Tuesday, December 6, 2011

“HOPE DURING TEETH-GNASHING TIMES”

It was this final part of the reading that didn’t go down too well. It concluded Matthew’s version of the Parable of the Talents with the words,

“Cast this worthless servant into the outer darkness. There, men will weep and gnash their teeth.” (Matt 25:30 RSV)

Charming! These are the bits of the Gospel we don’t particularly like. We prefer the “gentle Jesus meek and mild” we used to sing about in Sunday School.

Outer darkness, weeping and wailing and the gnashing of teeth is generally well kept off the pulpit agenda unless the preacher for the day has got up out of the wrong side of the bed.

Yet, while this passage was being read in churches all round the world, there have been worthless servants being cast into outer darkness and there have been men (and women and children) weeping and wailing and gnashing their teeth. In the world backdrop to this passage, Prime Ministers of southern European nations have been summarily dismissed from political office. Most of Europe still is in daily anguish over this humungous debt hanging overhead like a thundercloud threatening to burst into the recession we may still have to have.

I don’t know how many have joined the dots between this Gospel reading and the European debt. Definitely, those who ought to have known better have wasted their talents, living and spending beyond their means and avoiding paying tax. Now the vultures are coming home to roost and almost everyone is going to hurt. Worse still, waste and irresponsibility are by no means confined to the shores north of the Mediterranean. There but for the grace of the banks go us.

What is worse is that while wealth floats upward, poverty plummets downward. We do not yet know how to discipline the rich without the poor suffering more, neither do we yet know how to raise the poor without the rich benefiting further.

From deep within this dilemma, the jacaranda trees remind us with their cascading purple blossoms that we are once more entering the season of Advent where the purple is also displayed in worship. Like Lent, Advent bids us pause and reflect even within the most hectic time of the year. Even the shooting agapanthus keeps reminding us with its own purple that THE time is coming.

God, we need hope! We can’t rely on the market! That’s up and down like a Manly ferry crossing the Heads, also sending us pale. But hope cannot come without personal and corporate responsibility. Only when we avail ourselves to bring hope to others can we appreciate hope for ourselves.

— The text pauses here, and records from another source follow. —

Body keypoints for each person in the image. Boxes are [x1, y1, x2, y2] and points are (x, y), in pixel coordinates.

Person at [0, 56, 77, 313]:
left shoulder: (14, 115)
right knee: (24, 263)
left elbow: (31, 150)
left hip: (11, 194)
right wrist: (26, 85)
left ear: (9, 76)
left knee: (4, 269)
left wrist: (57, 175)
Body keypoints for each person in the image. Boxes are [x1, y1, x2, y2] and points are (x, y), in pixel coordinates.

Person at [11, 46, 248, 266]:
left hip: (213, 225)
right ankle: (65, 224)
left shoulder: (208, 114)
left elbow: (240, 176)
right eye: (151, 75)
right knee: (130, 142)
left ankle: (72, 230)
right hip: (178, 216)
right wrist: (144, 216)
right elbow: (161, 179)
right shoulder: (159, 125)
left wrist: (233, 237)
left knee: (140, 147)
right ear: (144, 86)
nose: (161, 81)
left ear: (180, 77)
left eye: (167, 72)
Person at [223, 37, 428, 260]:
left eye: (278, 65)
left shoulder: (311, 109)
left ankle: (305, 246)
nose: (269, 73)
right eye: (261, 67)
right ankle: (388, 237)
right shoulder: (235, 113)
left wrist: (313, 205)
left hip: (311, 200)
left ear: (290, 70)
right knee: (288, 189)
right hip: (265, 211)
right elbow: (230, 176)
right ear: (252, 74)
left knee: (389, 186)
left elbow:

It is interesting to read that the Parable of the Talents is immediately followed by the Parable of the Sheep and the Goats where we are accepted or rejected by the grace we extend “to the least of these”. Grace, hope, peace, trust and love dry up within us if we do not also pass it on. What Jesus does for us, we pass on even “to the least of these”, even to those who have failed the test of the parables of the bridesmaids and the talents.

These acts of grace, I believe, would have saved a lot of anguish in Europe. Just as motor parts grind when the oil is not applied, neither can any economy survive without the practice of grace.

We receive God’s gift of His beloved Son, born like us, and we pass it on.

This Advent we will hear Christmas Bowl stories of humble people who have been walking in the darkness of poverty, still looking for a great light, the good news of great joy of Jesus Christ expressing himself to them through our gifts that have first come to us in him.

May God empty himself again this time to you with his full expression of hope that this dysfunctional world still needs.